Così Enea racconta a Didone la distruzione di Troia: “Infandum, regina, iubes renovare dolorem (…) Sed si tantus amor casus cognoscere nostros/et breviter Troiae supremum audire laborem,/quamquam animus meminisse horret luctuque refugit,/incipiam” (Eneide, II, 3, 10-13), regina, mi ordini, di rinnovare un dolore indicibile…ma se tanto grande è il desiderio di conoscere la nostra caduta e di udire in breve l’estrema agonia di Troia, sebbene l’animo rabbrividisca a ricordare e rifugga dal pianto, comincerò.
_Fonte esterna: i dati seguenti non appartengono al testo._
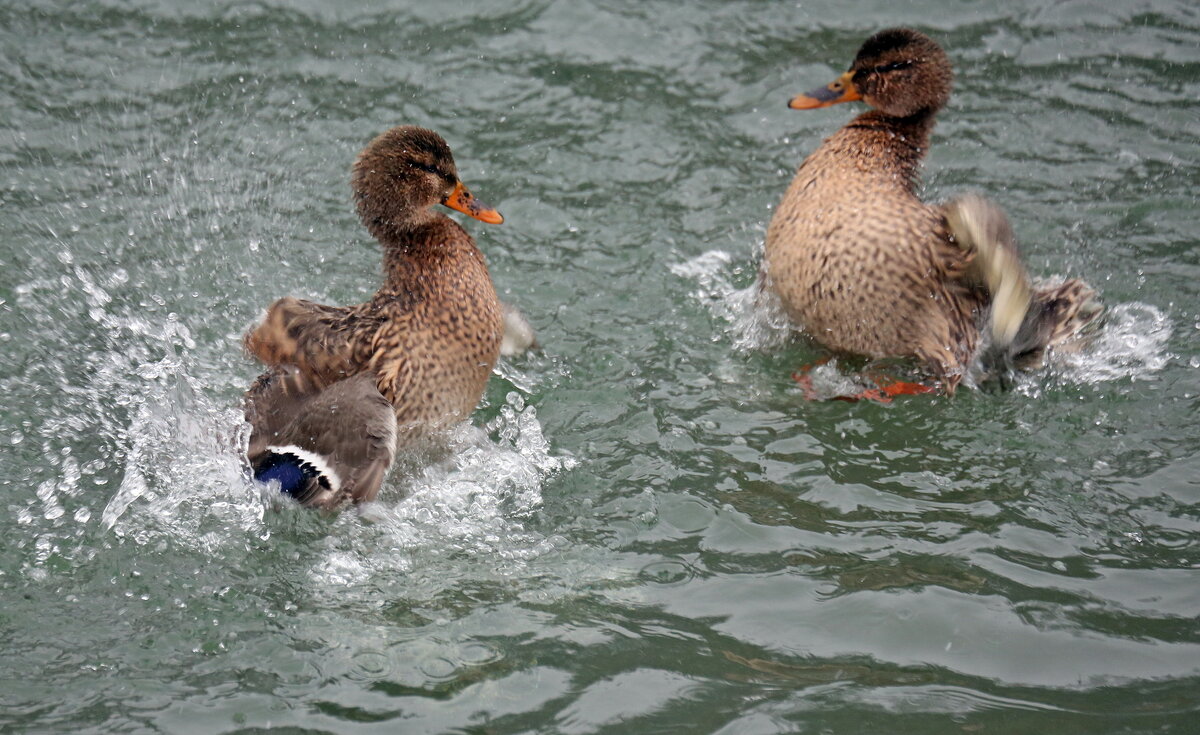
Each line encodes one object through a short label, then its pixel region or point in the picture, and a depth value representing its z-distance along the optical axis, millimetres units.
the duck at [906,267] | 10883
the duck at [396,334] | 9594
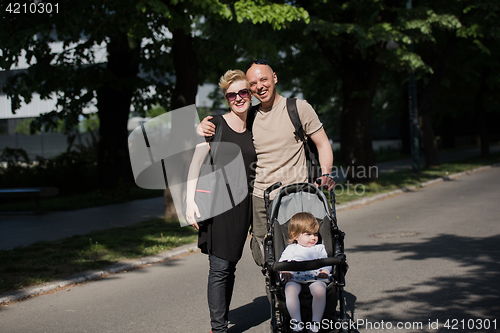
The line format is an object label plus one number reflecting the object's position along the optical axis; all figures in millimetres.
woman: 4196
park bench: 13750
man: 4293
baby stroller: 3865
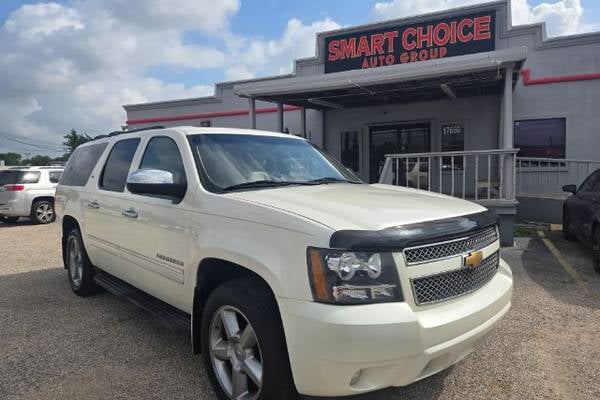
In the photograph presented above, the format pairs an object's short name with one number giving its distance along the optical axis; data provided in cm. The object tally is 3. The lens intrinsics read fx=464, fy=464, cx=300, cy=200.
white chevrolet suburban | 230
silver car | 1295
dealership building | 1070
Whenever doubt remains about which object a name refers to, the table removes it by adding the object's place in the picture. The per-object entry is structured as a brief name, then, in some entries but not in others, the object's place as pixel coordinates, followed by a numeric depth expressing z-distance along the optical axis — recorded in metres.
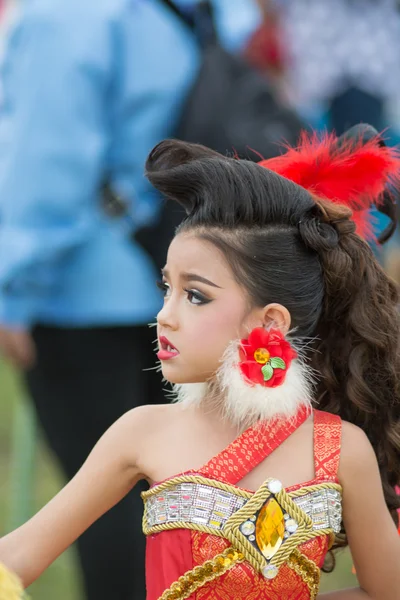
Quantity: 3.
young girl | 3.69
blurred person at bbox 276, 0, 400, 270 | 10.54
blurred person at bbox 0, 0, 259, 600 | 5.80
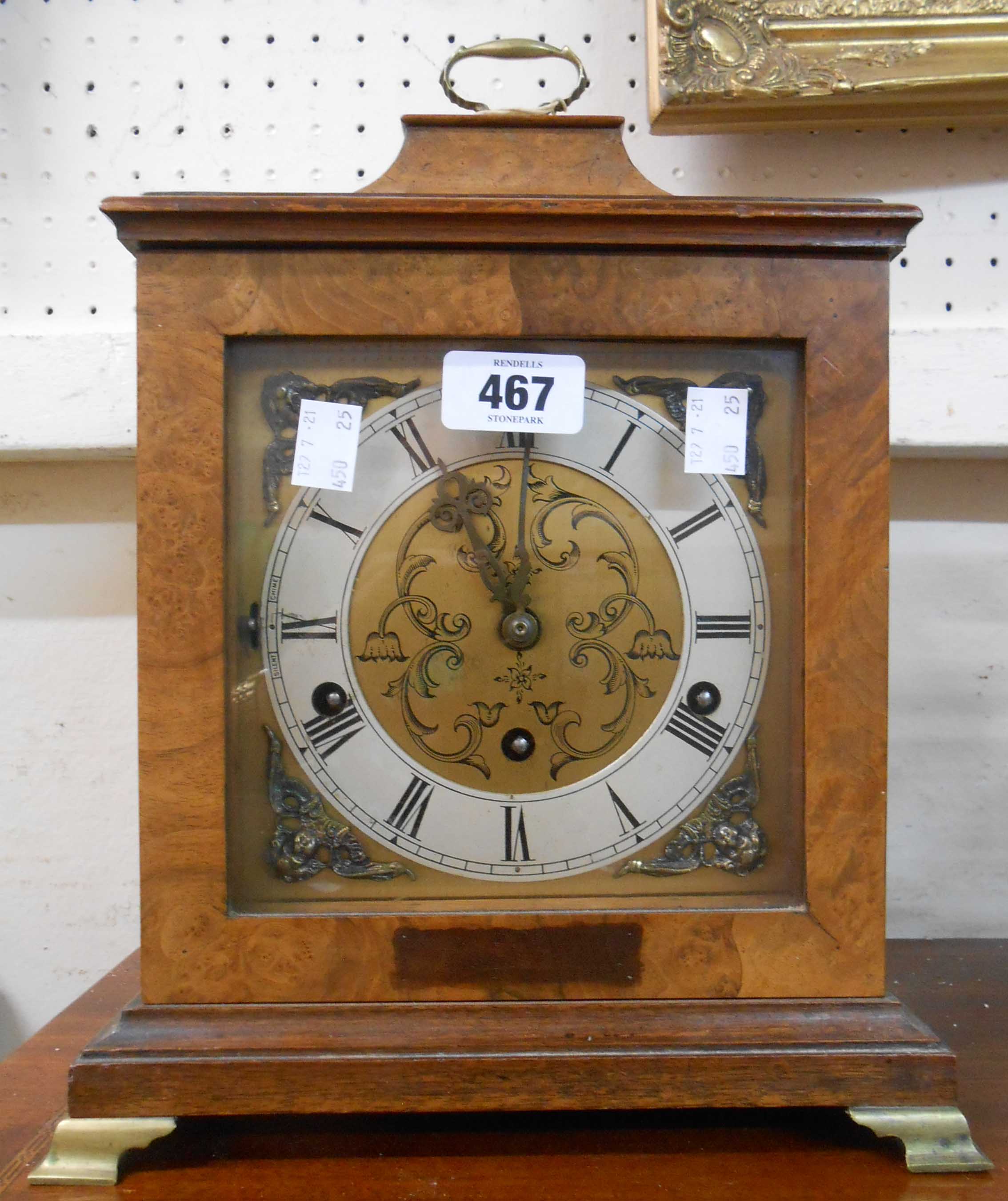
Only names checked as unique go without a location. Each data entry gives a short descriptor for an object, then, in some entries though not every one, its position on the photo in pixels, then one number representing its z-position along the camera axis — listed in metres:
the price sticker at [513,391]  0.81
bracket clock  0.76
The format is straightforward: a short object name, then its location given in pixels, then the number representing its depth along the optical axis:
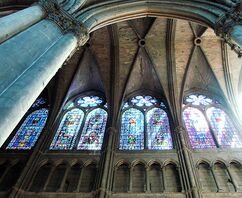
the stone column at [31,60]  4.08
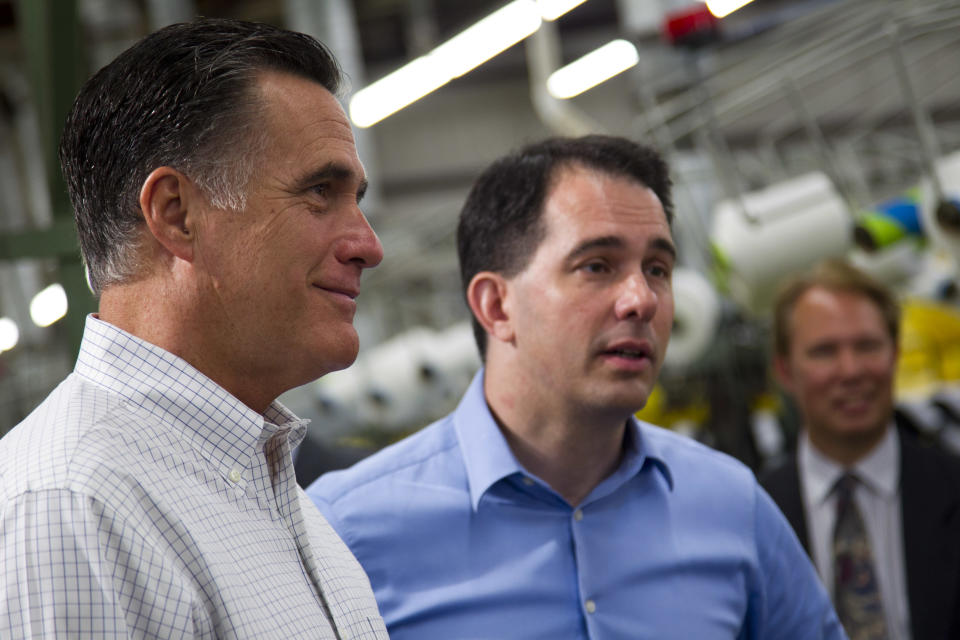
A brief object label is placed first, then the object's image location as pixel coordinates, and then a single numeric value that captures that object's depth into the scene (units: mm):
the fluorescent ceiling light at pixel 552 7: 4711
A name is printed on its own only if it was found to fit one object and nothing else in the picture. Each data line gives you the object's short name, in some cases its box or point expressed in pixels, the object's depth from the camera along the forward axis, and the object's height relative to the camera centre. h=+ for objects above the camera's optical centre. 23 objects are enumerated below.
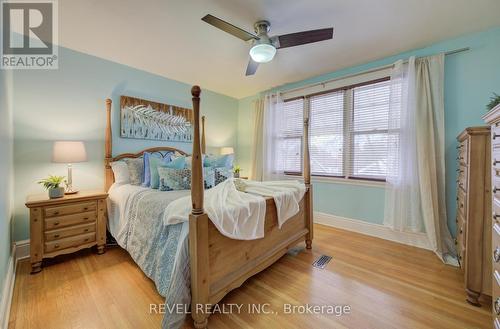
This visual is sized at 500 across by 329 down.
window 2.86 +0.48
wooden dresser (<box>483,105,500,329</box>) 0.98 -0.22
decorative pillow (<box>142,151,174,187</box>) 2.56 -0.12
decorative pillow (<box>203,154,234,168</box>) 2.96 +0.00
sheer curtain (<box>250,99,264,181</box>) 4.05 +0.36
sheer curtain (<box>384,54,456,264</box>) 2.36 +0.09
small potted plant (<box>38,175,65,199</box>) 2.08 -0.28
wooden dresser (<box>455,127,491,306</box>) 1.50 -0.41
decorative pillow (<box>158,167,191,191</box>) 2.34 -0.21
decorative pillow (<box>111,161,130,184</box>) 2.67 -0.15
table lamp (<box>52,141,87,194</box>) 2.15 +0.08
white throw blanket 1.44 -0.36
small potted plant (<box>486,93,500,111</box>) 1.56 +0.47
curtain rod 2.30 +1.28
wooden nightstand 1.94 -0.66
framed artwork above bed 2.93 +0.63
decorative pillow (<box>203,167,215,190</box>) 2.58 -0.22
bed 1.30 -0.69
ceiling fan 1.79 +1.16
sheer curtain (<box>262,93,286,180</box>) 3.84 +0.44
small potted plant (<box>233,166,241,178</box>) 4.04 -0.22
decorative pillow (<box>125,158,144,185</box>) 2.66 -0.13
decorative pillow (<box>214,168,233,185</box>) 2.72 -0.18
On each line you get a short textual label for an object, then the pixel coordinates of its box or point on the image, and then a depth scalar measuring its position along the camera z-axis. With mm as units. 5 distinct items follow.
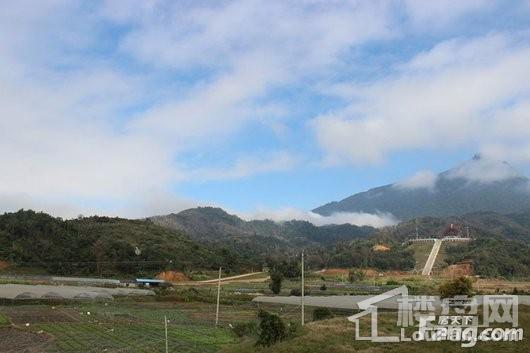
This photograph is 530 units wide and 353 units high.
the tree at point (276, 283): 60438
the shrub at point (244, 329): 30995
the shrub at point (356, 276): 86675
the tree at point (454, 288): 39375
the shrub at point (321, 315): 31714
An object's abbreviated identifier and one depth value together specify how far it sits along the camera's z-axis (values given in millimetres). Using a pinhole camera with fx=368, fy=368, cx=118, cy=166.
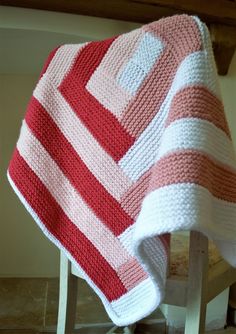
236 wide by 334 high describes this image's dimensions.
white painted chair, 637
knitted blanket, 498
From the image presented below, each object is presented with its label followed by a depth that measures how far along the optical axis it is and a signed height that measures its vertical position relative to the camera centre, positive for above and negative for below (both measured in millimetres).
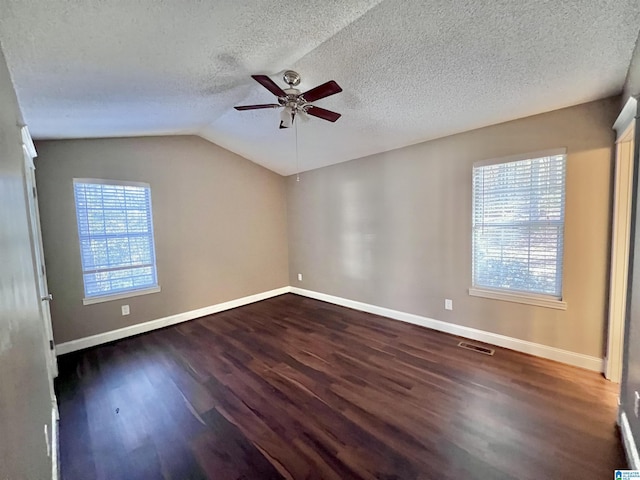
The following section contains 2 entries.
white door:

Nella Tebaide di Stazio (45-96 d. C.) Ipsipile inizia la sua storia dolorosa affermando che raccontare le proprie pene è una consolazione per gli infelici:"dulce loqui miseris veteresque reducere questus" (V, 48), è dolce parlare per gli infelici e rievocare le pene antiche.
Lo scrive anche Leopardi che corteggia la luna
"O graziosa luna, io mi rammento
che, or volge l'anno, sovra questo colle
io venia pien d'angoscia a rimirarti:
e tu pendevi allor su quella selva
siccome or fai, che tutta la rischiari.
Ma nebuloso e tremulo dal pianto
che mi sorgea sul ciglio, alle mie luci
il tuo volto apparia, che travagliosa
era mia vita; ed è, né cangia stile,
o mia diletta luna. E pur mi giova
la ricordanza, e il noverar l'etate
del mio dolore.
(Alla luna del 1820, vv. 1-12)
Sto correggendo le bozze del romanzo dove racconto l' apprendistato di un giovane, il mio.
A me pure "giova
la ricordanza, e il noverar l'etate
del mio dolore", certo, ma ancora di più giova ricordare la gioia. A chi scrive e a chi legge se chi scrive è molto bravo.